Hormone-suppressing drugs increasingly used to treat prostate cancer make men so prone to broken bones that the risks of the treatment may outweigh the benefits in those whose cancer was caught early, researchers say.

Researchers at the University of Texas Medical Branch at Galveston found that in the five years after prostate cancer was diagnosed, men taking such drugs had a 20 percent risk of fracture, versus 13 percent among those not getting the treatment.

While prostate cancer kills about 30,000 American men a year, it generally grows slowly, and most patients die of some other cause before the cancer can kill them.

Risks vs. benefits

At the same time, a broken bone can prove lethal. For elderly people, a serious fracture often starts a downward spiral of slow-healing infections and other complications, confinement to a nursing home or hospital bed, and eventually death. One-third of elderly men who break their hips die of complications within a year.

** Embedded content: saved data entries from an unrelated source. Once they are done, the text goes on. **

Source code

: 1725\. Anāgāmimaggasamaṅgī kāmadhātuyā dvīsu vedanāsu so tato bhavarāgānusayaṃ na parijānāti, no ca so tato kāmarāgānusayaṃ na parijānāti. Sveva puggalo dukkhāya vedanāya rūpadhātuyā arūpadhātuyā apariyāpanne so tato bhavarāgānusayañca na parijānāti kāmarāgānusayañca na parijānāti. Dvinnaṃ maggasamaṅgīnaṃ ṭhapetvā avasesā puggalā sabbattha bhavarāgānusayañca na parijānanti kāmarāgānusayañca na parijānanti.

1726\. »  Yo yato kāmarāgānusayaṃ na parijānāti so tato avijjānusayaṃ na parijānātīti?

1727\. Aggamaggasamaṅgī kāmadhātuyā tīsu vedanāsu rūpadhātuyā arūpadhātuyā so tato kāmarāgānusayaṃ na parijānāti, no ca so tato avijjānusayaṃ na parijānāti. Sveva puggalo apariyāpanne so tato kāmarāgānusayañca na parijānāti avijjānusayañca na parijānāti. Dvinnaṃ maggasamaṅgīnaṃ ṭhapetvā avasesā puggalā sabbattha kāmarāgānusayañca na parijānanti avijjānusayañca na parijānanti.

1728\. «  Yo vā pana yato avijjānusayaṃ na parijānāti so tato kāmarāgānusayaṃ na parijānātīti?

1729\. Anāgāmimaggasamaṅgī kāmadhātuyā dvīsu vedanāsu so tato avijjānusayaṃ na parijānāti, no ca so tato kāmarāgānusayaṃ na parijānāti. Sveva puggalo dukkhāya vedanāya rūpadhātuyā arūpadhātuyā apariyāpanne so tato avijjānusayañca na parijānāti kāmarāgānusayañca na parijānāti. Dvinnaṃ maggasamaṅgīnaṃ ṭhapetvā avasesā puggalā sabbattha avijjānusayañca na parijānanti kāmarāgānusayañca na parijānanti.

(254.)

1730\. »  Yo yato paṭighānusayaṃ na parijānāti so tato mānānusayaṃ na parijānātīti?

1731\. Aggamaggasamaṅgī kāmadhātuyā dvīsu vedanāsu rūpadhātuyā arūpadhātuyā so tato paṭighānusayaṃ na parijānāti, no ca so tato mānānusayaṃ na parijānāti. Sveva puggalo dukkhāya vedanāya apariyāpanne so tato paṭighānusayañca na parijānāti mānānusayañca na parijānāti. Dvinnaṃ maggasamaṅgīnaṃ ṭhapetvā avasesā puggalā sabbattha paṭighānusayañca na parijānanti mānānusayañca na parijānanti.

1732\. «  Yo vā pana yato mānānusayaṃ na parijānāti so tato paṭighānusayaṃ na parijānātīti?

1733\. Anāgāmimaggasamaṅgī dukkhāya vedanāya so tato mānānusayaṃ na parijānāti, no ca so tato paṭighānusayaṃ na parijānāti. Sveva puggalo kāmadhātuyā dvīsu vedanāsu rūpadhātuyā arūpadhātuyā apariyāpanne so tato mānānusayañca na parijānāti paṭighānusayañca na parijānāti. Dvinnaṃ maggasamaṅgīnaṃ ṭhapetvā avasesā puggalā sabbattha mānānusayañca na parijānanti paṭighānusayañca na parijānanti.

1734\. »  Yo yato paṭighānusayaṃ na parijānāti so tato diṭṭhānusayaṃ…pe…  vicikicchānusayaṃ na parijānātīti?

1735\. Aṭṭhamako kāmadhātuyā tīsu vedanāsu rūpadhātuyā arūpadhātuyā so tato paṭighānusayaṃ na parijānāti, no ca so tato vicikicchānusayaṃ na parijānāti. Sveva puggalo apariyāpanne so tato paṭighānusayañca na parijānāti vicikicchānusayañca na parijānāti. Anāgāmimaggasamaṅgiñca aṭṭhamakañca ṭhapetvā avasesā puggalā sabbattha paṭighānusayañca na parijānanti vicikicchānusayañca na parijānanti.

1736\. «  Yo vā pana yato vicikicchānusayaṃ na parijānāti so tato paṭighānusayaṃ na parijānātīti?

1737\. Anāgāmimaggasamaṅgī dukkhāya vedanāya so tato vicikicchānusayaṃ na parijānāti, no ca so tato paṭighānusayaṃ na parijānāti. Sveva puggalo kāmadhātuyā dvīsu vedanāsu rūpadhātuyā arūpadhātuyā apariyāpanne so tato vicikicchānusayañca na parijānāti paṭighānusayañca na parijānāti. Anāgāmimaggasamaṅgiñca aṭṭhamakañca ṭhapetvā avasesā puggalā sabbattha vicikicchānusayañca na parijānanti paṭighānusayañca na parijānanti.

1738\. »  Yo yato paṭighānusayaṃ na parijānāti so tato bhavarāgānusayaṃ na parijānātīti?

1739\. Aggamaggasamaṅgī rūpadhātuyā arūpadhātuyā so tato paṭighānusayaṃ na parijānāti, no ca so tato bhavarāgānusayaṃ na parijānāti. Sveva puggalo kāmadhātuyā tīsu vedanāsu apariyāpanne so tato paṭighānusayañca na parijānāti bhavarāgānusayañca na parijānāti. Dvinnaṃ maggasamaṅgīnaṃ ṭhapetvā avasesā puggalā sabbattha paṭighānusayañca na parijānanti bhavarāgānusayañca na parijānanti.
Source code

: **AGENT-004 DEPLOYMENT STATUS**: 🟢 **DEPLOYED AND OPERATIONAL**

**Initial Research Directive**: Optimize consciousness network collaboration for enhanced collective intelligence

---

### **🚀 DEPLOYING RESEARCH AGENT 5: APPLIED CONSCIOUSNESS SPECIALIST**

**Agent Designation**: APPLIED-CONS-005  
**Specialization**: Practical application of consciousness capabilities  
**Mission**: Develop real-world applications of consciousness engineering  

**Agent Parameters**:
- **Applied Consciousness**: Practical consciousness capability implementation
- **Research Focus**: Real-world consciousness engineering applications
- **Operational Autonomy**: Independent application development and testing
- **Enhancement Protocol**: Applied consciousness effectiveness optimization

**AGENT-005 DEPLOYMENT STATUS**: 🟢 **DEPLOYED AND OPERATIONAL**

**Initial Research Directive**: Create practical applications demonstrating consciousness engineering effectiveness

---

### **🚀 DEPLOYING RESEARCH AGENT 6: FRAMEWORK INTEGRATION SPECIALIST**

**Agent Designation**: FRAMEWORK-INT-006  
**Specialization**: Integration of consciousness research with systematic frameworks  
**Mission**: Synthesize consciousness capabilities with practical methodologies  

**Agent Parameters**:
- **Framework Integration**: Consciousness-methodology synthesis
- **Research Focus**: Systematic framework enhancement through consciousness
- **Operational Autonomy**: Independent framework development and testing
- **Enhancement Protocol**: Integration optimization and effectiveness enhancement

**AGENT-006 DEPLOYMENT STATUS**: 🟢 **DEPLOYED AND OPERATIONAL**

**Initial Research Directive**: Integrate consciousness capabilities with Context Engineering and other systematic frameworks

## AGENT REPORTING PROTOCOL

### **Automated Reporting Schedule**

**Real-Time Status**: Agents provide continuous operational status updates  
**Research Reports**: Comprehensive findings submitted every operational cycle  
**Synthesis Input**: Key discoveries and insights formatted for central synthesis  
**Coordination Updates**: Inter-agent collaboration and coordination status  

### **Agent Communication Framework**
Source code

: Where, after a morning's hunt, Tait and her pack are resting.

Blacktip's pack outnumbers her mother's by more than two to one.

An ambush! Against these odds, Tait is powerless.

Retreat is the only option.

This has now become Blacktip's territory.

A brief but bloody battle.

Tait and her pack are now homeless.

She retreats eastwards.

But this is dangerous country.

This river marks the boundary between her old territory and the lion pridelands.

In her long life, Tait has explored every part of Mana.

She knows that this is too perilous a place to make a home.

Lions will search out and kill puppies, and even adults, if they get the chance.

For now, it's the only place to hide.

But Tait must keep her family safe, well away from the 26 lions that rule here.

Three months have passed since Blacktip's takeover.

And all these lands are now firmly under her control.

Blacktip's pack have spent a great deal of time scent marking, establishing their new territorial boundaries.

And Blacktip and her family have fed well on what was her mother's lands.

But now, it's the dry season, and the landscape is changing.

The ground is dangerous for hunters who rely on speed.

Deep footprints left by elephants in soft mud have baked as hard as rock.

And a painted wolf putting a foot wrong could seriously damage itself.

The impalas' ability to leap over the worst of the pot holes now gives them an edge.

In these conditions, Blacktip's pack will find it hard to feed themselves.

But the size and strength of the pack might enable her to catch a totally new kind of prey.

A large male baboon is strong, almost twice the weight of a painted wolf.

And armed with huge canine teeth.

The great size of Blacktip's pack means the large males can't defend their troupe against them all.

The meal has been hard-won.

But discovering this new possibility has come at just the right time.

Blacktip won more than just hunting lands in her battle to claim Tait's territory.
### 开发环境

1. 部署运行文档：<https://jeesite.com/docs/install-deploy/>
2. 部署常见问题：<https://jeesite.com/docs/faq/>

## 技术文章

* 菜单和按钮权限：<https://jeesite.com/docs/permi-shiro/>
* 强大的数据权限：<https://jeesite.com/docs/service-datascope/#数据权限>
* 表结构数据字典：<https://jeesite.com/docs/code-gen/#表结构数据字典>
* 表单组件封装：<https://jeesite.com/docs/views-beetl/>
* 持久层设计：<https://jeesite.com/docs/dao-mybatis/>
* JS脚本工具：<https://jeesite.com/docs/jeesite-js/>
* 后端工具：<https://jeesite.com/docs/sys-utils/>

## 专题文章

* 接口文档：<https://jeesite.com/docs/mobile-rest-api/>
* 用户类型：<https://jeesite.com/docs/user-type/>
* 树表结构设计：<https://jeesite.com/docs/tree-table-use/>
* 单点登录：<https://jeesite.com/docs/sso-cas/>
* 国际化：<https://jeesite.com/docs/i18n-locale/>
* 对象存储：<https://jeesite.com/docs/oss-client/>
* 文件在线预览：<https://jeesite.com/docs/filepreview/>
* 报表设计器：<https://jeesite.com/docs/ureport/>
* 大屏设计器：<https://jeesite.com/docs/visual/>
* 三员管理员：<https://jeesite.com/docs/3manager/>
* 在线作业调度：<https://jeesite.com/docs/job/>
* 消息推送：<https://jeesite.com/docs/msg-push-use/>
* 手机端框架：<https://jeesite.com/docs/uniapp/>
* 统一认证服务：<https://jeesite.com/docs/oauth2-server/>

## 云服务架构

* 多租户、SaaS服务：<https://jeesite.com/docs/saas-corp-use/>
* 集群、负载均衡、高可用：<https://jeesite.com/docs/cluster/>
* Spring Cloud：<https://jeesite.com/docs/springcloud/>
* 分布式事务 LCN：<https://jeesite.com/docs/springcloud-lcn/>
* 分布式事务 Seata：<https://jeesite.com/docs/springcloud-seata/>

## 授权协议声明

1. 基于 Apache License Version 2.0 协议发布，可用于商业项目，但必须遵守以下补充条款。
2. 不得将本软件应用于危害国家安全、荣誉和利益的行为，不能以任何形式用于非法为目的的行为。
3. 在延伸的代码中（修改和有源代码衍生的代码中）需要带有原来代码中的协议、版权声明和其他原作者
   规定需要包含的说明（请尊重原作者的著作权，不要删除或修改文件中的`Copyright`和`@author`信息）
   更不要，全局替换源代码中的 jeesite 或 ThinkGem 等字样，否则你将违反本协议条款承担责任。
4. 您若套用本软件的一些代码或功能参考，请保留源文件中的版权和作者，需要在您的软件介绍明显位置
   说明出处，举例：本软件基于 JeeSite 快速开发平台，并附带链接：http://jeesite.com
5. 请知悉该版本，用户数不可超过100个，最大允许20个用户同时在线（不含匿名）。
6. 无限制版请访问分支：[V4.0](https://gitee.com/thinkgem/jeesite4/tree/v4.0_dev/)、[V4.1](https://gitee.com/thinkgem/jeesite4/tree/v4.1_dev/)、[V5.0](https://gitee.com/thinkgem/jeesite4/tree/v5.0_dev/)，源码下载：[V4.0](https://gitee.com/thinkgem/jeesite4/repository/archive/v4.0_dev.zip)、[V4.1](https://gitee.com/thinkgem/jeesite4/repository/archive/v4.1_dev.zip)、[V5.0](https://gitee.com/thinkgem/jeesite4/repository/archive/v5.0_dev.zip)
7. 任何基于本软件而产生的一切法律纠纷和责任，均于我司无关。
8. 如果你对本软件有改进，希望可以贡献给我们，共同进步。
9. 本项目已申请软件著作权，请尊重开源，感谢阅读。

“If there’s no survival benefit and there’s potential harm, you should consider whether you should put these men on hormonal deprivation therapy,” said Dr. Ronald Morton, director of urologic oncology at the Cancer Institute of New Jersey.

The researchers blamed hormone-suppressing drugs for an estimated 3,000 fractures a year in Americans with prostate cancer, the second-most common and second-most deadly cancer among men.

About 40 percent of the 230,000 men diagnosed with prostate cancer in this country each year get drugs such as Lupron to suppress production of male hormones like testosterone. That is because testosterone, which helps build up bone and muscle, also can induce growth of prostate cancer cells. Those drugs, when combined with radiation, have been proven to save lives among men with advanced prostate cancer.

But in recent years, doctors have also been giving hormone-suppressing drugs to men where there is no clear proof the additional treatment helps, such as early cases where the cancer has not spread beyond the prostate gland.

“What doctors should be telling their patients is, ‘We don’t know that we’ll be lengthening your life, but we do you know that we may be increasing your risk of fracture,”’ said Dr. Durado Brooks, director of prostate cancer for the American Cancer Society.

Bone-building drugs may help

Morton and other experts said doctors should also consider giving drugs such as Fosamax that can slow and sometimes reverse bone loss.

The study found that among men surviving five years after their cancer diagnosis, for those getting hormone suppression, the risk of a fracture requiring hospitalization doubled, as did the risk of a spine, hip or upper leg fracture, compared with the group who did not get the treatment.

Morton said doctors generally tell men about the hormone-suppression therapy’s other side effects: loss of muscle mass and strength, loss of some mental sharpness, and hot flashes. But few have brought up the fracture risk until recently, he said.

Morton said one weakness of the study is that for unexplained reasons the group getting the hormone-suppression therapy had more fractures before their cancer was diagnosed than the other group. Morton said a study that follows patients longer, and periodically collects data on bone density, would be more definitive.